Everything in the entries below must be output exactly, apart from the pictures.

** Opening RECORDS FOR THE EXERCISE block **

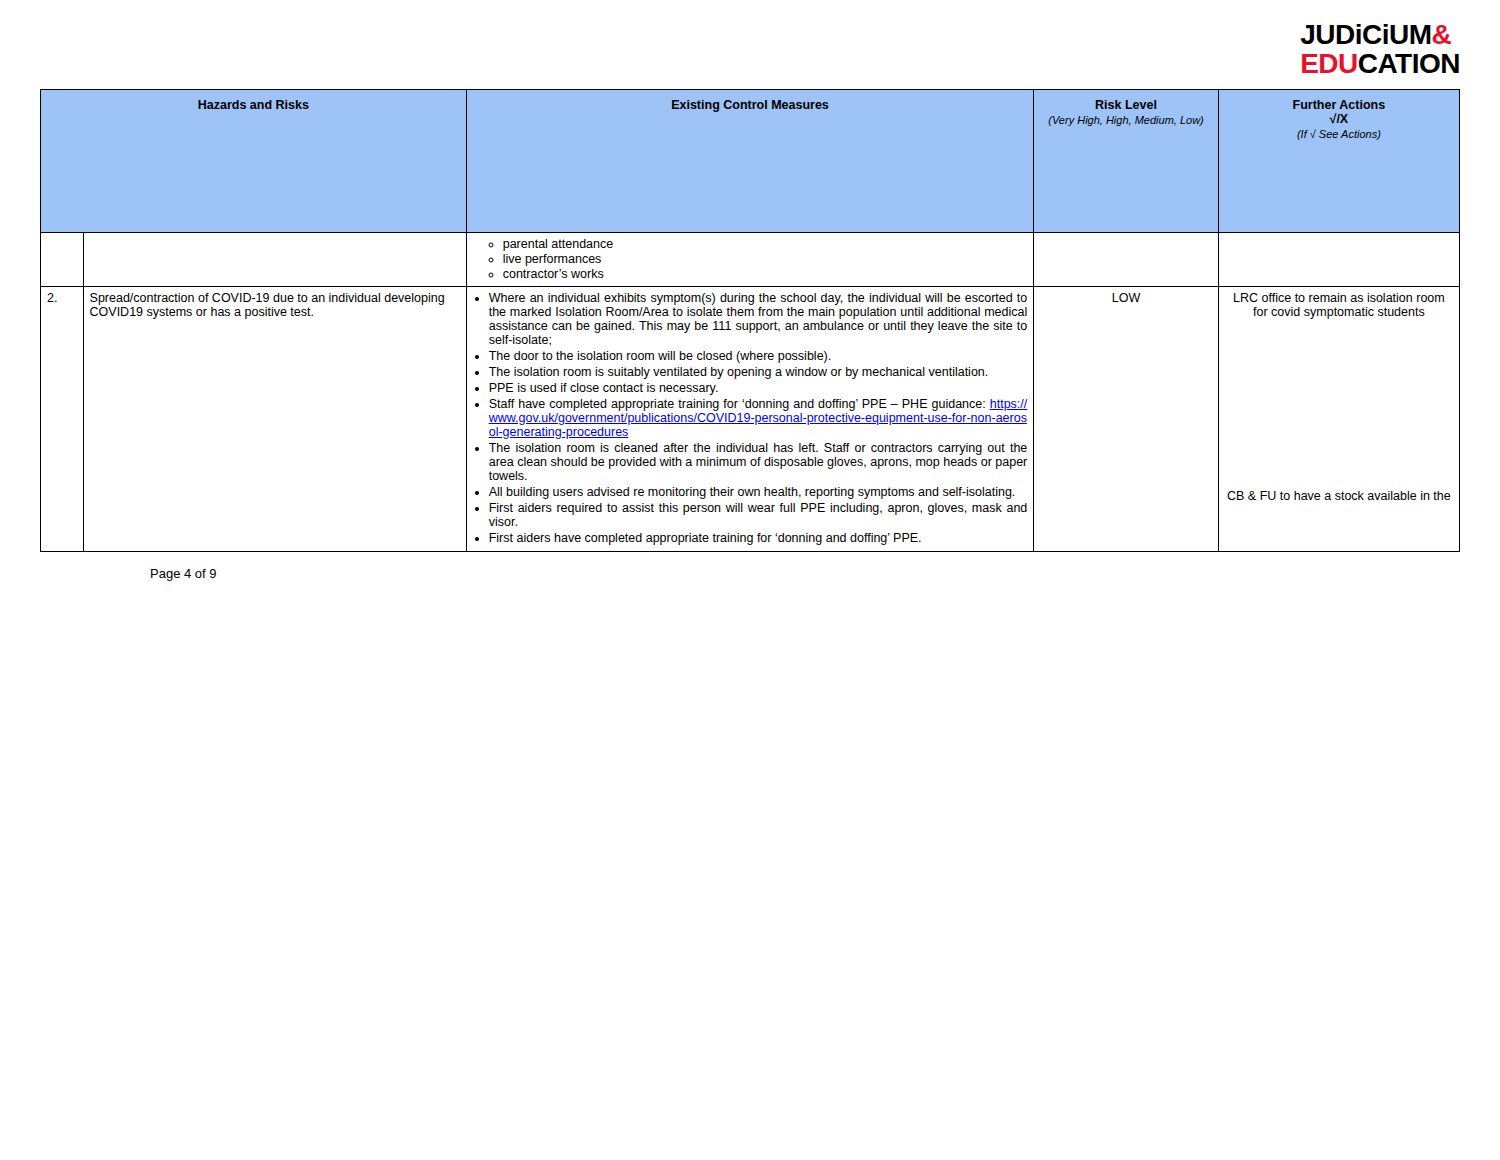JUDiCiUM&
EDU CATION
| Hazards and Risks | Existing Control Measures | Risk Level (Very High, High, Medium, Low) | Further Actions √/X (If √ See Actions) |
| --- | --- | --- | --- |
| | | parental attendance live performances contractor’s works | | |
| 2. | Spread/contraction of COVID-19 due to an individual developing COVID19 systems or has a positive test. | Where an individual exhibits symptom(s) during the school day, the individual will be escorted to the marked Isolation Room/Area to isolate them from the main population until additional medical assistance can be gained. This may be 111 support, an ambulance or until they leave the site to self-isolate; The door to the isolation room will be closed (where possible). The isolation room is suitably ventilated by opening a window or by mechanical ventilation. PPE is used if close contact is necessary. Staff have completed appropriate training for ‘donning and doffing’ PPE – PHE guidance: https://www.gov.uk/government/publications/COVID19-personal-protective-equipment-use-for-non-aerosol-generating-procedures The isolation room is cleaned after the individual has left. Staff or contractors carrying out the area clean should be provided with a minimum of disposable gloves, aprons, mop heads or paper towels. All building users advised re monitoring their own health, reporting symptoms and self-isolating. First aiders required to assist this person will wear full PPE including, apron, gloves, mask and visor. First aiders have completed appropriate training for ‘donning and doffing’ PPE. | LOW | LRC office to remain as isolation room for covid symptomatic students CB & FU to have a stock available in the |
Page 4 of 9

** Closing RECORDS FOR THE EXERCISE block **

» PROBLEM SOLUTION:
JUDiCiUM&
EDU CATION
| Hazards and Risks | Existing Control Measures | Risk Level (Very High, High, Medium, Low) | Further Actions √/X (If √ See Actions) |
| --- | --- | --- | --- |
| | | parental attendance live performances contractor’s works | | |
| 2. | Spread/contraction of COVID-19 due to an individual developing COVID19 systems or has a positive test. | Where an individual exhibits symptom(s) during the school day, the individual will be escorted to the marked Isolation Room/Area to isolate them from the main population until additional medical assistance can be gained. This may be 111 support, an ambulance or until they leave the site to self-isolate; The door to the isolation room will be closed (where possible). The isolation room is suitably ventilated by opening a window or by mechanical ventilation. PPE is used if close contact is necessary. Staff have completed appropriate training for ‘donning and doffing’ PPE – PHE guidance: https://www.gov.uk/government/publications/COVID19-personal-protective-equipment-use-for-non-aerosol-generating-procedures The isolation room is cleaned after the individual has left. Staff or contractors carrying out the area clean should be provided with a minimum of disposable gloves, aprons, mop heads or paper towels. All building users advised re monitoring their own health, reporting symptoms and self-isolating. First aiders required to assist this person will wear full PPE including, apron, gloves, mask and visor. First aiders have completed appropriate training for ‘donning and doffing’ PPE. | LOW | LRC office to remain as isolation room for covid symptomatic students CB & FU to have a stock available in the |
Page 4 of 9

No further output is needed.